An Expose On Gas Stations

Gas Stations
By Kevin Stith

A retail establishment that sells fuels like petrol and diesel and lubricants for road motor vehicles is called a gas station. Sometimes, vehicles can be not only refueled there, but also serviced and repaired. The increase in the number of automobiles in United States led to the need of the first gas station, which was built in 1907, by Standard Oil of California.

The United States has two types of filling stations: the ones selling premium-branded gas and those selling discount-branded gas. Premium-brand gas includes international brands, like Esso, Mobil, and BP, and non-international brands like Pemex and Petro-Canada. Premium-brand filling stations accept credit cards and have their own company cards, but charge higher prices. The discount-brand stations are smaller regional chains or independent stations that offer cheaper gas. These stations usually accept cash, with only a few accepting credit cards. Gas stations in rural areas allow customers to pump gas first and pay later; however due to the high incidence of crime in urban areas, customers there have to pay first and pump gas after.

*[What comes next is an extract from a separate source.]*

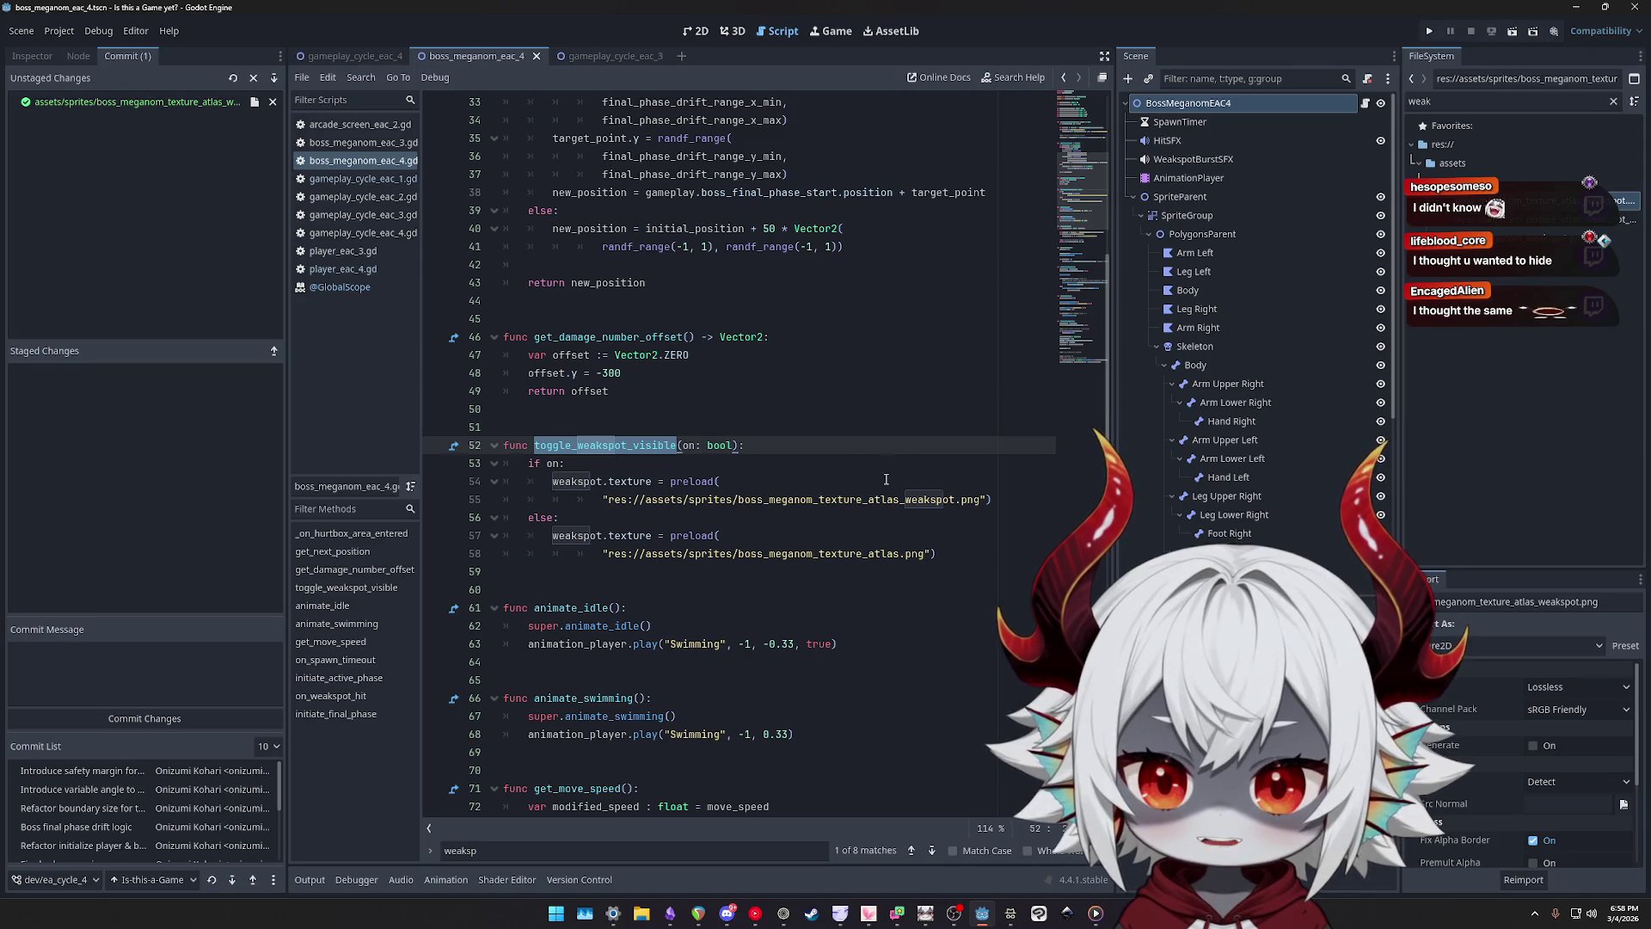
pyautogui.press('ctrl+f')
pyautogui.press('Return')
pyautogui.press('Return')
pyautogui.press('Return')
pyautogui.press('Return')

Most of the gas stations in the United States offer a choice between full-service and self-service gas stations. In full-service gas stations, an attendant operates the pump, checks the vehicle’s oil, wipes your car’s windshield, and then collects payment and a small tip. In self-service gas stations, the customer has to pump the gas himself. Until the 1970s, full service was the norm, but nowadays, not all stations offer full service and those that do, charge more for the full-service fueling. Using an open flame in a gas station is strictly forbidden because of the risk of igniting gasoline vapors.

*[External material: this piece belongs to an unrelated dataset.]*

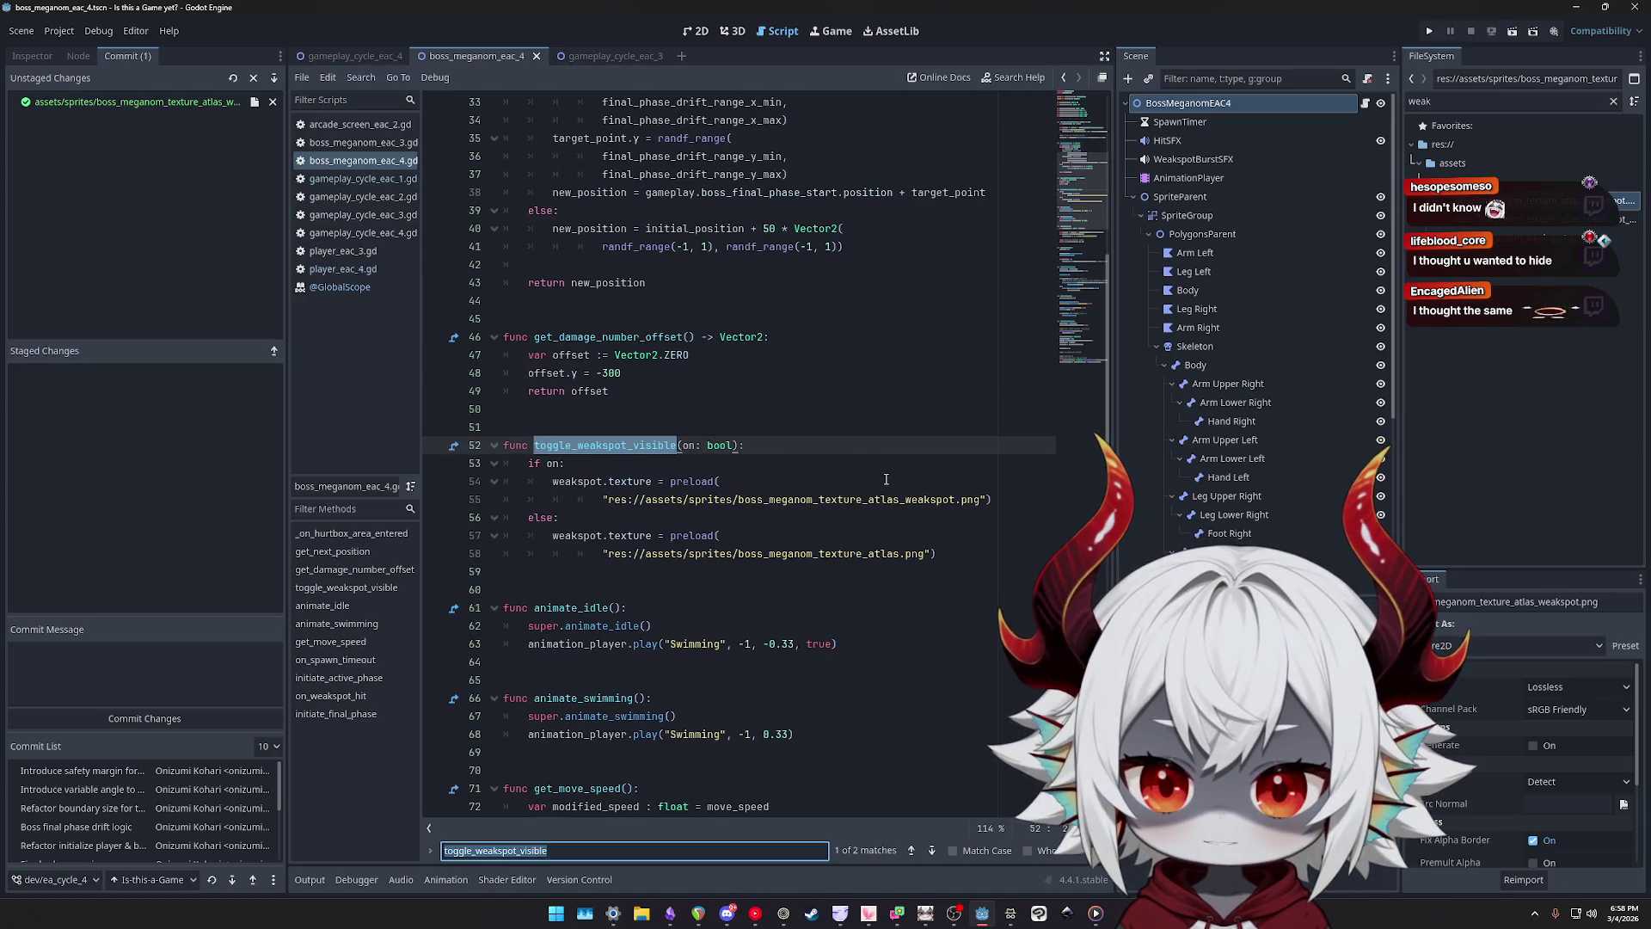
pyautogui.press('Return')
pyautogui.press('Return')
pyautogui.press('Return')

Gas stations usually have toilets; the cleanliness and standards vary with the type of gas station. Many gas stations have convenience stores selling food, beverages, lottery tickets, motor oil, and sometimes auto parts. However, prices here are higher than those in a supermarket or discount store. Depending on state laws, some gas stations also sell wine, beer, and liquor and sometimes even allow the operation of slot and video poker machines. Some gas stations have free or discount-priced car washes, while others have small fast food outlets like McDonald’s, Pizza Hut, or Wendy’s, with limited seating and menus.